◆ Directions
Check every line of the data below for the string "take", and copy the ones that hold it.

◆ Source records
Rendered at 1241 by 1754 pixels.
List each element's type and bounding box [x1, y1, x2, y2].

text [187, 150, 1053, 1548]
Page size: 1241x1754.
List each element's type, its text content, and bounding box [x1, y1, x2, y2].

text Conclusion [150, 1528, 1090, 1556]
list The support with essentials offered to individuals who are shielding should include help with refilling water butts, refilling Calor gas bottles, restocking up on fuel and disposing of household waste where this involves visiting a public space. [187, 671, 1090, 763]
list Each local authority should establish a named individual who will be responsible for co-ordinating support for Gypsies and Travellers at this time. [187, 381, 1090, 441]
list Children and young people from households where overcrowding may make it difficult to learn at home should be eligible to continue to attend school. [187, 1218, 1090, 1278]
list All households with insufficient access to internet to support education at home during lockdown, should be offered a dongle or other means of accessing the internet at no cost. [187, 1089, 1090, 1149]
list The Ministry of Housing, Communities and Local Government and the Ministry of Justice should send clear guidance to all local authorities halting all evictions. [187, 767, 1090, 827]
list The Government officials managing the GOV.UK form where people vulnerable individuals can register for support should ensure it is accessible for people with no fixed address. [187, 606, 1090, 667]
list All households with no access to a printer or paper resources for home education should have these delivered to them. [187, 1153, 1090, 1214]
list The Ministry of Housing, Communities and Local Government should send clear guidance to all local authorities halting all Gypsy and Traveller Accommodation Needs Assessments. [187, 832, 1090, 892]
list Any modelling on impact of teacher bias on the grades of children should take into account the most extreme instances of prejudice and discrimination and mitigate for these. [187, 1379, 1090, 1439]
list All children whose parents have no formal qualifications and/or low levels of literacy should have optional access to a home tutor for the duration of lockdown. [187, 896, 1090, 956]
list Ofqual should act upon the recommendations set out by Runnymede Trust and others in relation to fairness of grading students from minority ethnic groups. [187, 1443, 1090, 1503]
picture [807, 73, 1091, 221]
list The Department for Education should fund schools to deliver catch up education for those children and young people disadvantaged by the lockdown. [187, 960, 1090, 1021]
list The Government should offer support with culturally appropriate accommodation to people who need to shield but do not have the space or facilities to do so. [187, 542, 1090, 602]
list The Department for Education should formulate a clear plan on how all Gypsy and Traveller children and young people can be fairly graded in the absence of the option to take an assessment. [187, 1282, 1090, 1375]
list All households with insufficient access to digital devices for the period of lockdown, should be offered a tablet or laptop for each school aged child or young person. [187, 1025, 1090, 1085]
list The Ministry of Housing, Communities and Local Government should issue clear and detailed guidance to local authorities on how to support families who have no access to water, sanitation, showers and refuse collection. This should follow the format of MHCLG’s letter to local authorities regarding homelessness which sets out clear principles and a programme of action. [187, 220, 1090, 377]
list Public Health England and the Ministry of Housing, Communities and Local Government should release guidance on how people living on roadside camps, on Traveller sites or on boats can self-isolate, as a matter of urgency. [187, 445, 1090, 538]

◆ Completed exercise
list Any modelling on impact of teacher bias on the grades of children should take into account the most extreme instances of prejudice and discrimination and mitigate for these. [187, 1379, 1090, 1439]
list The Department for Education should formulate a clear plan on how all Gypsy and Traveller children and young people can be fairly graded in the absence of the option to take an assessment. [187, 1282, 1090, 1375]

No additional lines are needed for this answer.